*** Opening Task data ***
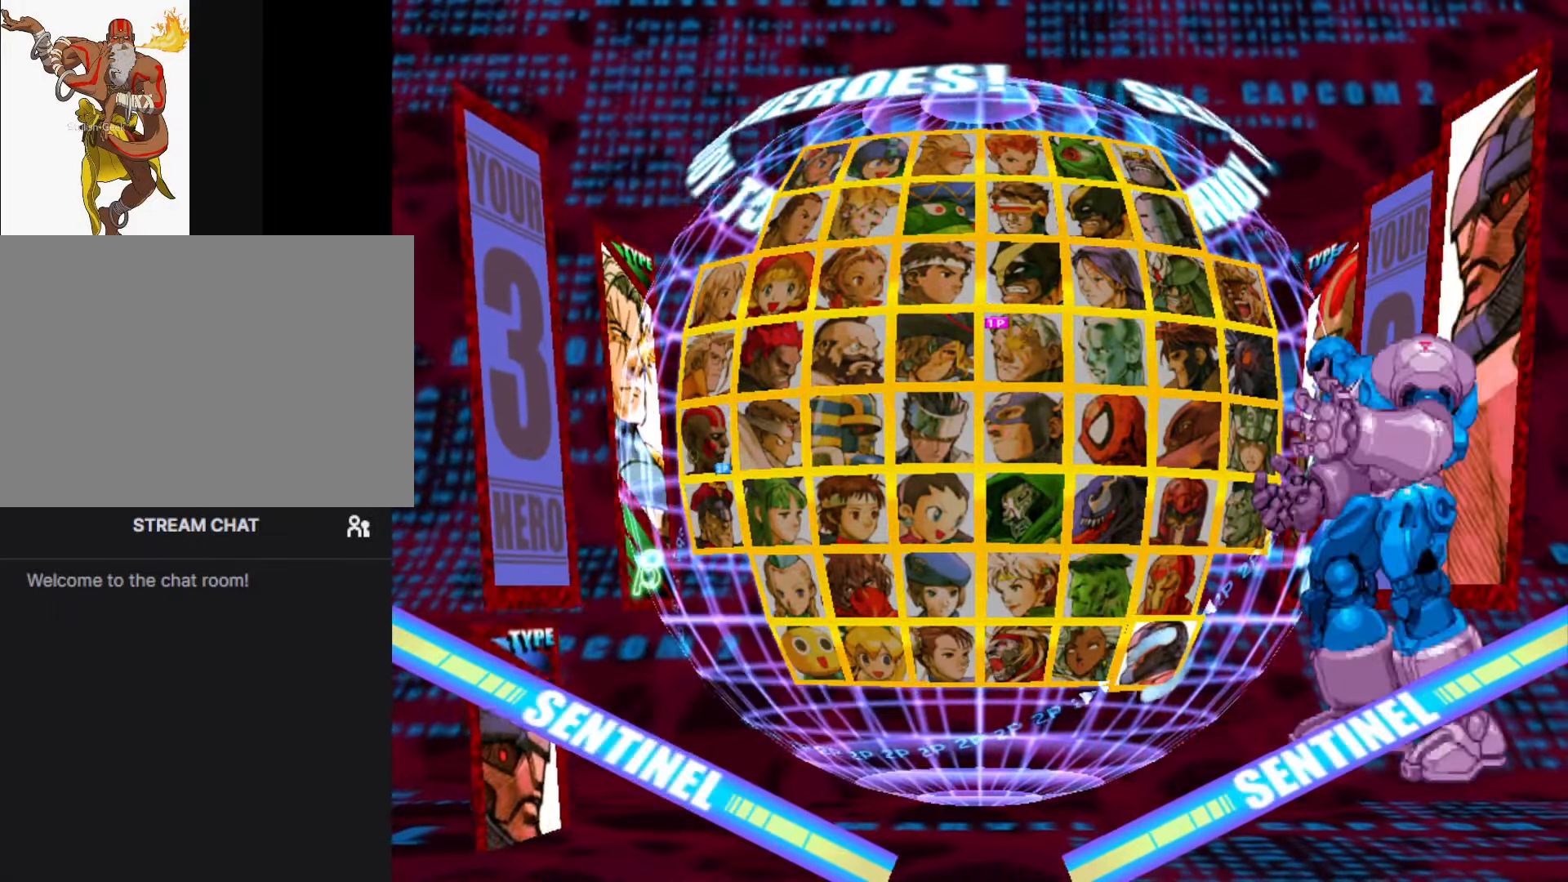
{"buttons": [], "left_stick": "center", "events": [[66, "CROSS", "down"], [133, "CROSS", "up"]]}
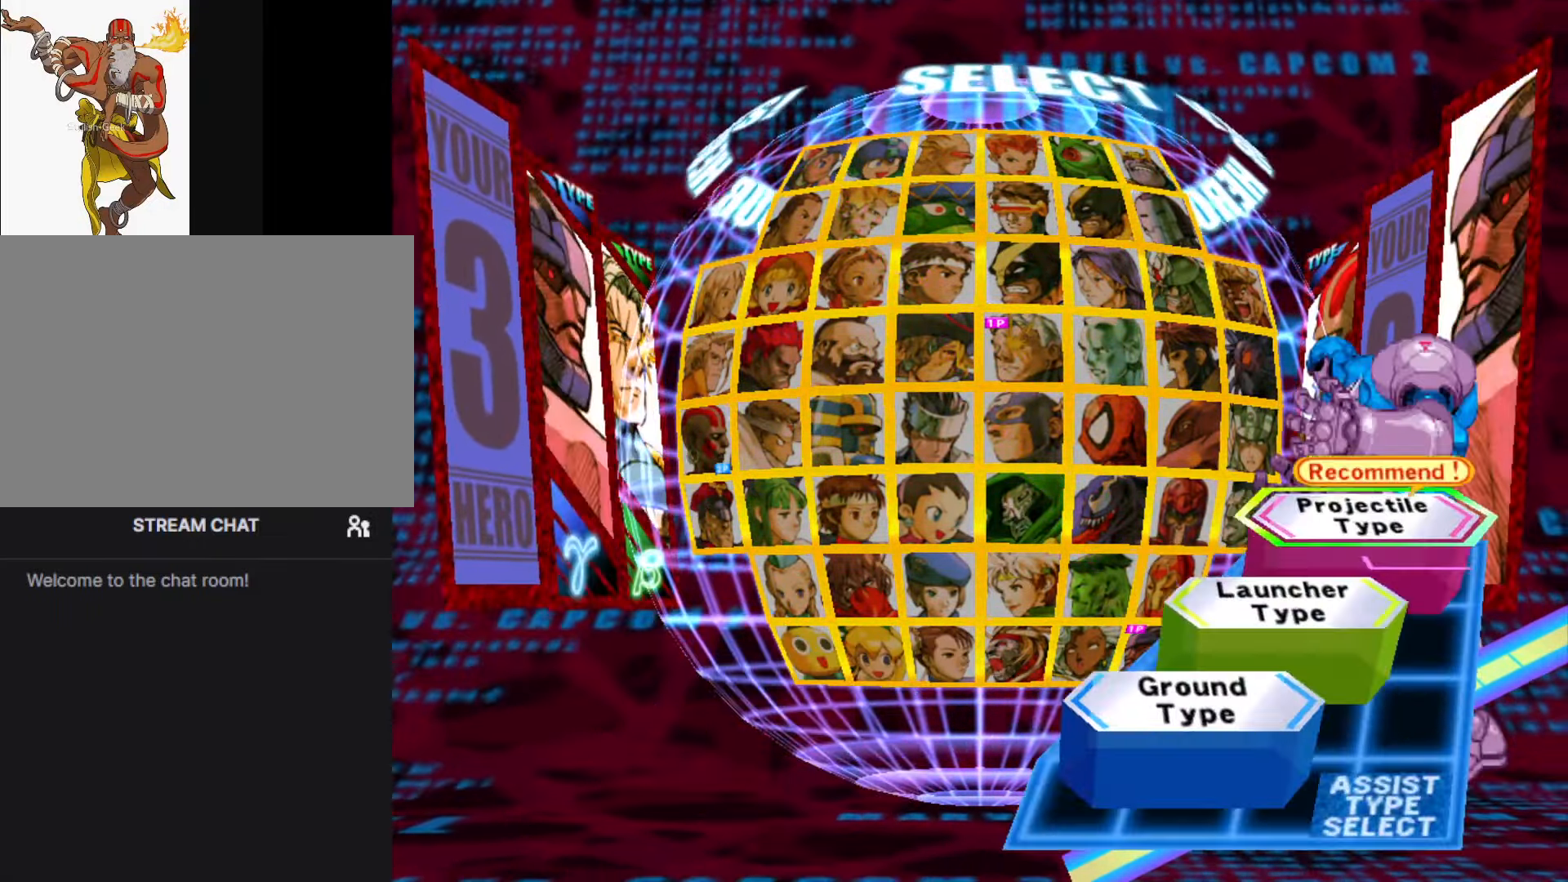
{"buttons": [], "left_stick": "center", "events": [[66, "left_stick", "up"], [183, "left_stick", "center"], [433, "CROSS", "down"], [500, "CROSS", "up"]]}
*** Closing Task data ***
*** Opening Task data ***
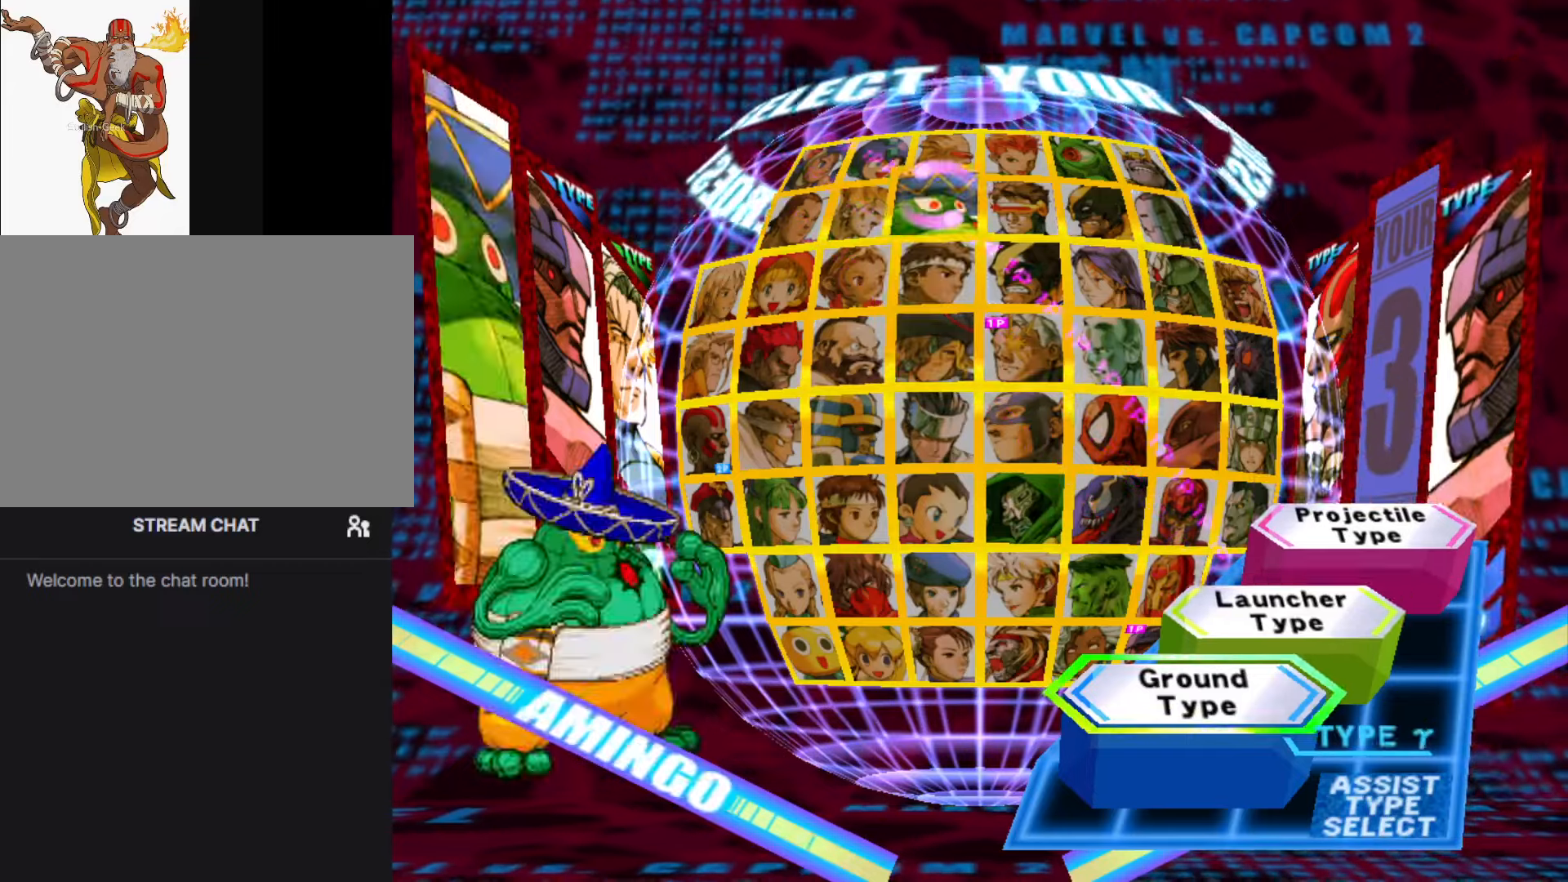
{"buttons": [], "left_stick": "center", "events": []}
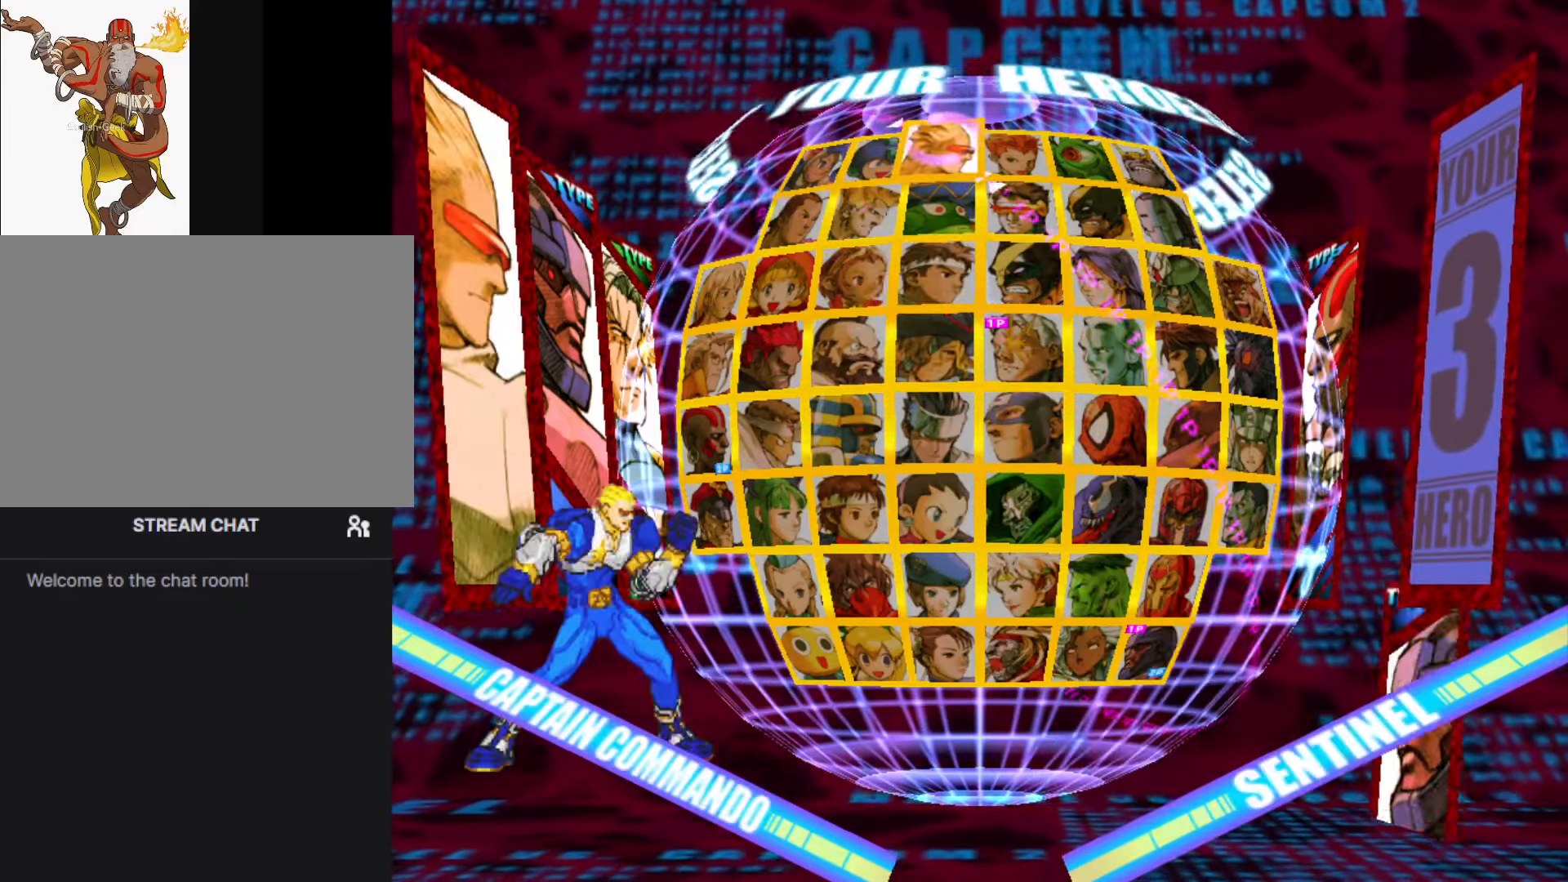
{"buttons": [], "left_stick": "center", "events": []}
*** Closing Task data ***
Problem details: What lines hold the string "CROSS"? Pick them out of the data.

Problem solution:
{"buttons": [], "left_stick": "center", "events": [[66, "CROSS", "down"], [133, "CROSS", "up"]]}
{"buttons": [], "left_stick": "center", "events": [[66, "left_stick", "up"], [183, "left_stick", "center"], [433, "CROSS", "down"], [500, "CROSS", "up"]]}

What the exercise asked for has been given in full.